Benteng Kesultanan Buton merupakan salah satu objek wisata bersejarah di Bau-bau, Sulawesi Tenggara. Benteng ini merupakan bekas ibu kota Kesultanan Buton memiliki bentuk arsitek yang cukup unik, terbuat dari batu kapur/gunung. Benteng yang berbentuk lingkaran ini dengan panjang keliling 2.740 meter. Benteng Keraton Buton mendapat penghargaan dari Museum Rekor Indonesia (MURI) dan Guiness Book Record yang dikeluarkan bulan September 2006 sebagai benteng terluas di dunia dengan luas sekitar 23,375 hektare.
Benteng ini memiliki 12 pintu gerbang yang disebut Lawa dan 16 emplasemen meriam yang mereka sebut Baluara. Karena letaknya pada puncak bukit yang cukup tinggi dengan lereng yang cukup terjal memungkinkan tempat ini sebagai tempat pertahanan terbaik di zamannya. Dari tepi benteng yang sampai saat ini masih berdiri kokoh anda dapat menikmati pemandangan kota Bau-Bau dan hilir mudik kapal di selat Buton dengan jelas dari ketinggian,suatu pemandangan yang cukup menakjukkan. Selain itu, di dalam kawasan benteng dapat dijumpai berbagai peninggalan sejarah Kesultanan Buton.
Benteng Kesultanan Buton dibangun pada abad ke-16 oleh Sultan Buton III bernama La Sangaji yang bergelar Sultan Kaimuddin (1591-1596). Pada awalnya, benteng tersebut hanya dibangun dalam bentuk tumpukan batu yang disusun mengelilingi komplek istana dengan tujuan untuk mambuat pagar pembatas antara komplek istana dengan perkampungan masyarakat sekaligus sebagai benteng pertahanan.
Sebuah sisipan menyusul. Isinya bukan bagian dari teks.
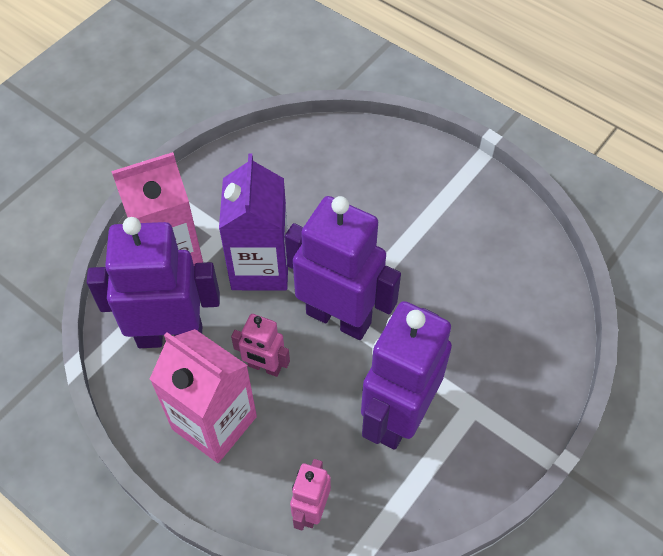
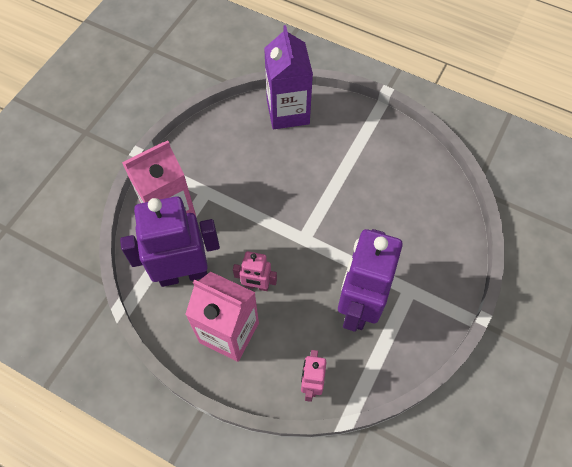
camera: 10 degrees left, 5 degrees up
purple carton [219,153,288,290] -> purple carton moved to [264,25,313,129]
purple robot [285,196,401,340] -> none

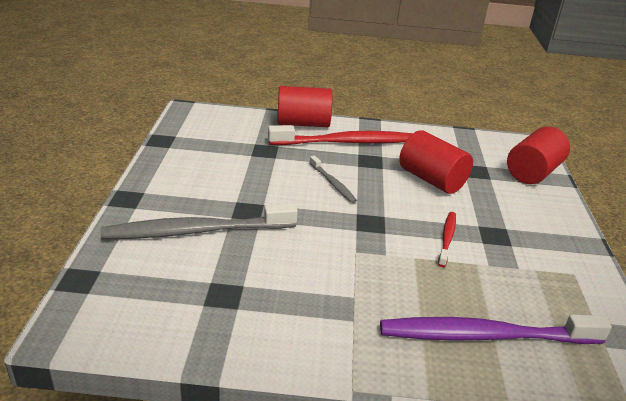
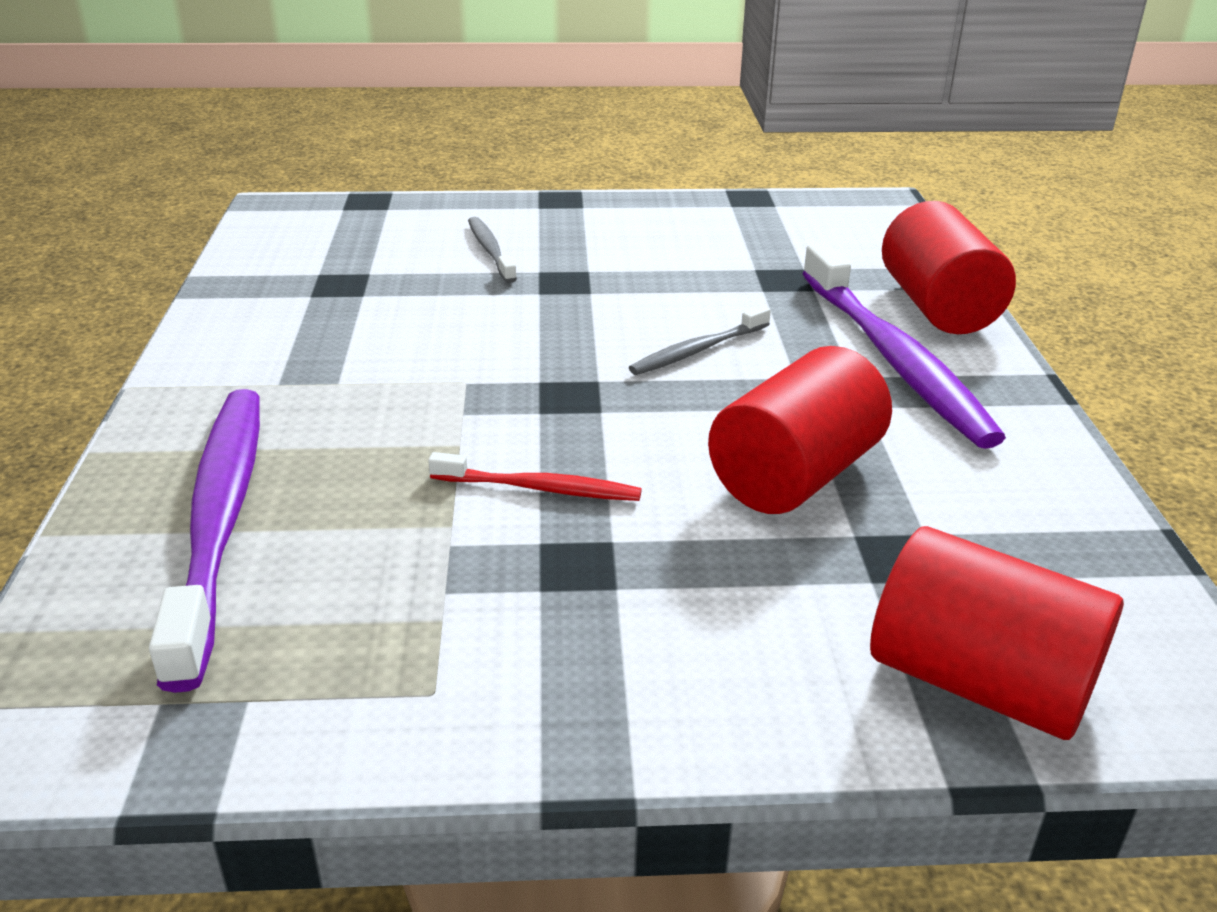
camera: 85 degrees right, 0 degrees up
grey toothbrush [101,203,298,239] -> grey toothbrush [468,217,517,283], size x0.49
red toothbrush [268,125,413,145] -> purple toothbrush [802,243,1006,449]

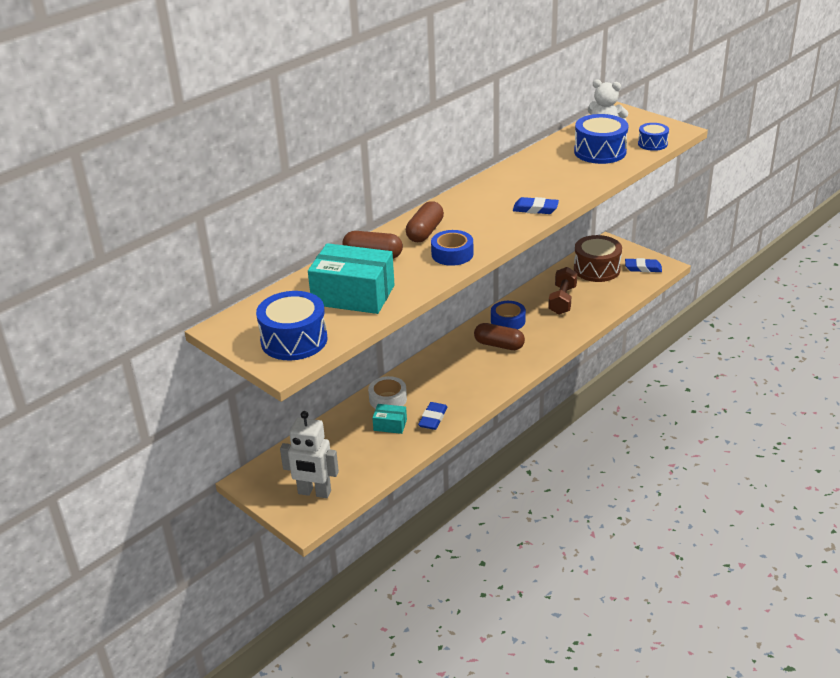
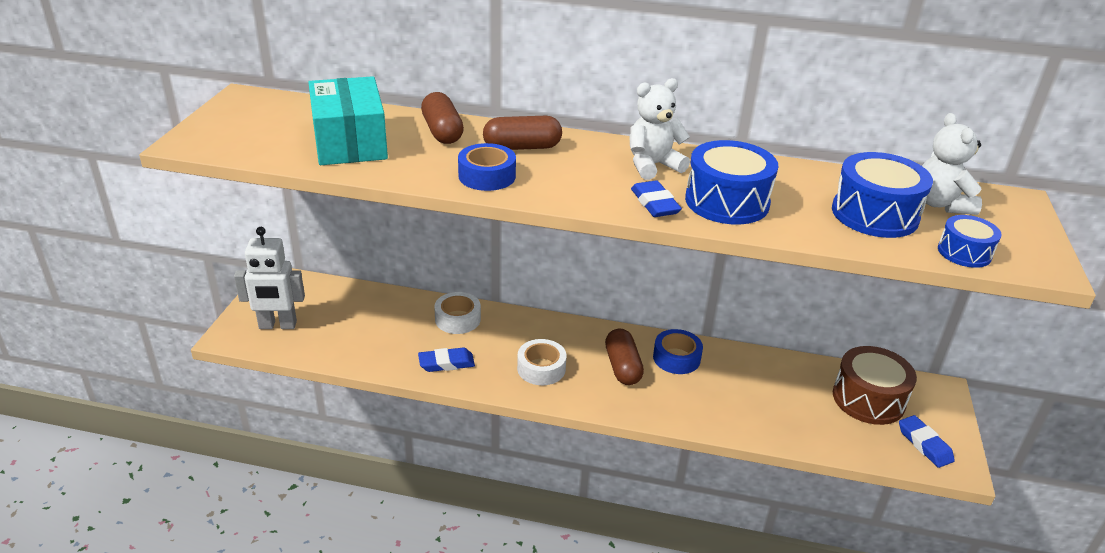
camera: 55 degrees right, 0 degrees up
blue drum [256,291,327,361] -> blue drum moved to [685,140,779,224]
white robot [280,411,339,498] -> white robot turned 75 degrees counterclockwise [234,227,305,329]
turquoise box [372,404,407,434] -> none
brown dumbbell [548,267,577,315] -> none
none -> white tape [517,339,567,385]
none -> white teddy bear [630,78,690,180]

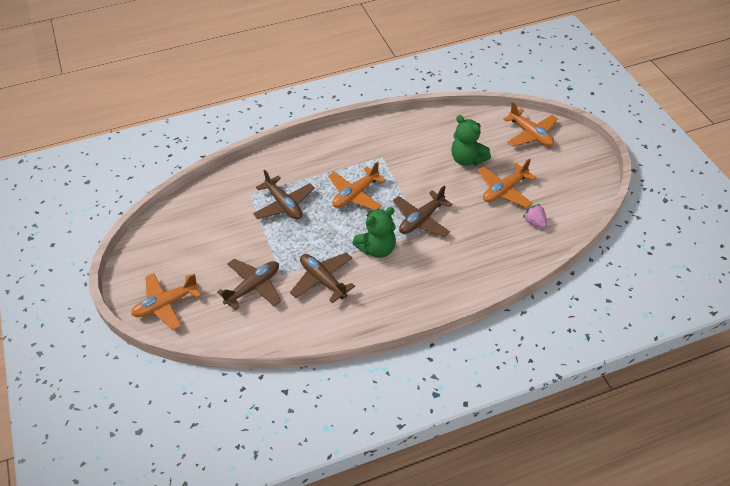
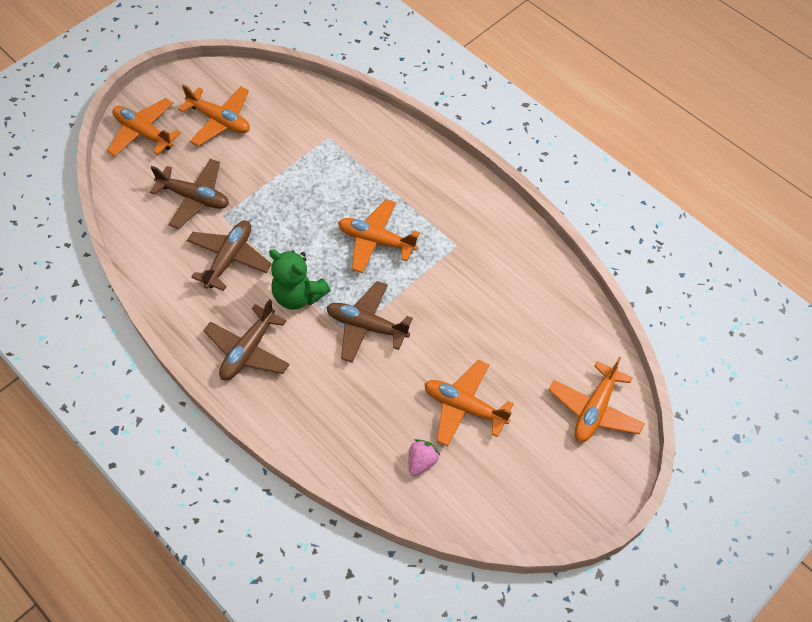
camera: 65 degrees right, 10 degrees up
brown plane [253,170,315,219] -> brown plane moved to [203,299,290,380]
green teddy bear [451,115,491,166] -> none
none -> orange plane [178,84,250,146]

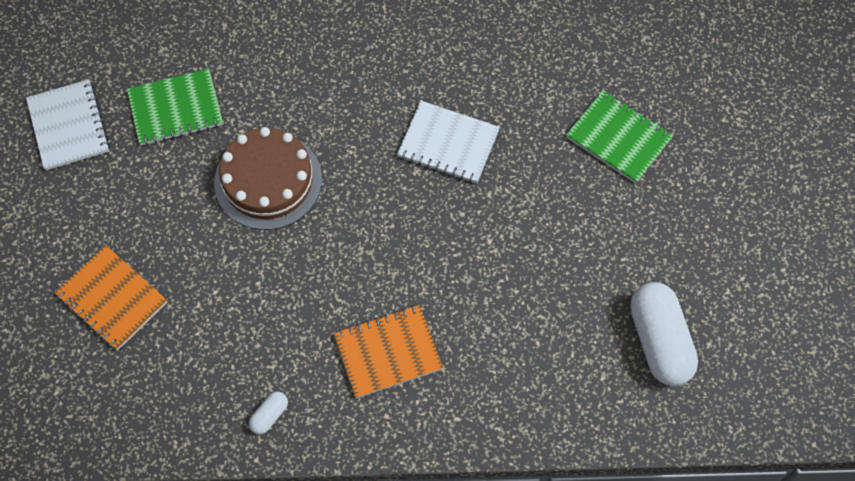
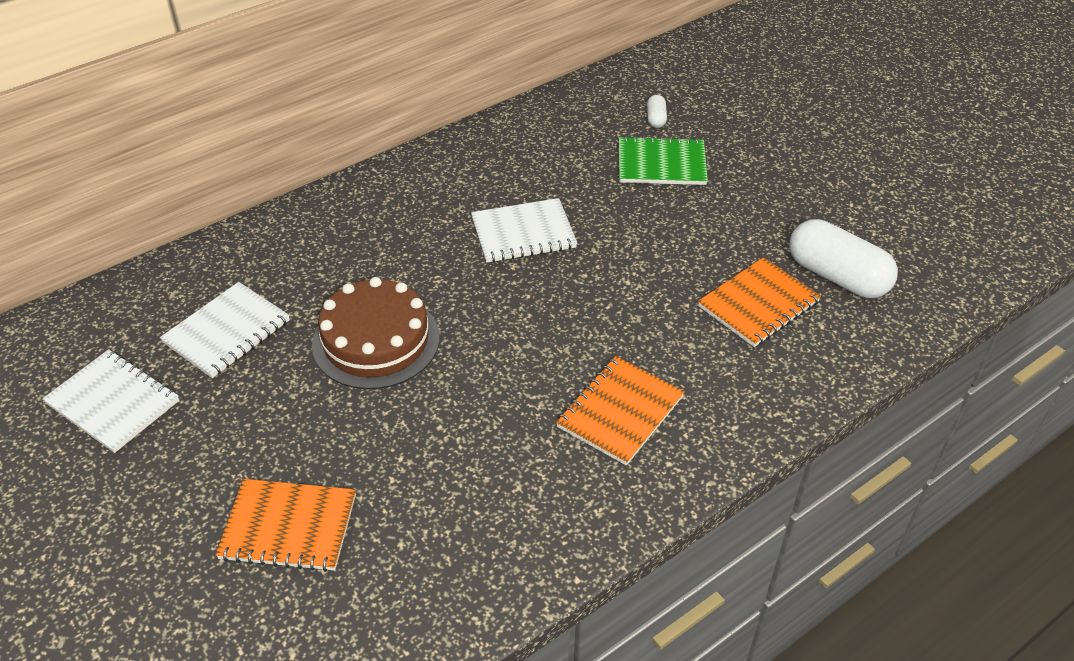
camera: 35 degrees left, 20 degrees down
green notebook [127,68,223,145] -> white notebook [160,282,290,378]
white capsule [249,391,288,434] -> white capsule moved to [647,95,667,128]
none -> orange notebook [698,257,821,347]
Pada masa pemerintahan Sultan Buton IV yang bernama La Elangi atau Sultan Dayanu Ikhsanuddin, benteng berupa tumpukan batu tersebut dijadikan bangunan permanen.
Pada masa kejayaan pemerintahan Kesultanan Buton, keberadan Benteng Kesultanan Buton memberi pengaruh besar terhadap eksistensi Kerajaan. Dalam kurun waktu lebih dari empat abad, Kesultanan Buton bisa bertahan dan terhindar dari ancaman musuh. Dari tepi benteng yang sampai saat ini masih berdiri kokoh anda dapat menikmati pemandangan kota Bau-Bau dan hilir mudik kapal di selat Buton dengan jelas dari ketinggian
Benteng ini terdiri dari tiga komponen yaitu Badili, Lawa, dan Baluara
Objek wisata ini merupakan meriam yang terbuat dari besi tua yang berukuran 2 sampai 3 depa. Meriam ini bekas persenjataan Kesultanan Buton peninggalan Portugis dan Belanda yang dapat ditemui hampir pada seluruh benteng di Kota Bau-Bau.
Dalam bahasa Wolio berarti pintu gerbang. Lawa berfungsi sebagai penghubung keraton dengan kampung-kampung yang berada di sekeliling benteng keraton. Terdapat 12 lawa pada benteng keraton. Angka 12 menurut keyakinan masyarakat mewakili jumlah lubang pada tubuh manusia, sehingga benteng keraton diibaratkan sebagai tubuh manusia. Ke-12 lawa memiliki masing-masing nama sesuai dengan gelar orang yang mengawasinya, penyebutan lawa dirangkai dengan namanya. Kata lawa diimbuhi akhiran 'na' menjadi 'lawana'. Akhiran 'na' dalam bahasa Buton berfungsi sebagai pengganti kata milik "nya". Setiap lawa memiliki bentuk yang berbeda-beda tapi secara umum dapat dibedakan baik bentuk, lebar maupun konstruksinya ada yang terbuat dari batu dan juga dipadukan dengan kayu, semacam gazebo di atasnya yang berfungsi sebagai menara pengamat. 12 Nama lawa di antaranya: lawana rakia, lawana lanto, lawana labunta, lawana kampebuni, lawana waborobo, lawana dete, lawana kalau, lawana wajo/bariya, lawana burukene/tanailandu, lawana melai/baau, lawana lantongau dan lawana gundu-gundu.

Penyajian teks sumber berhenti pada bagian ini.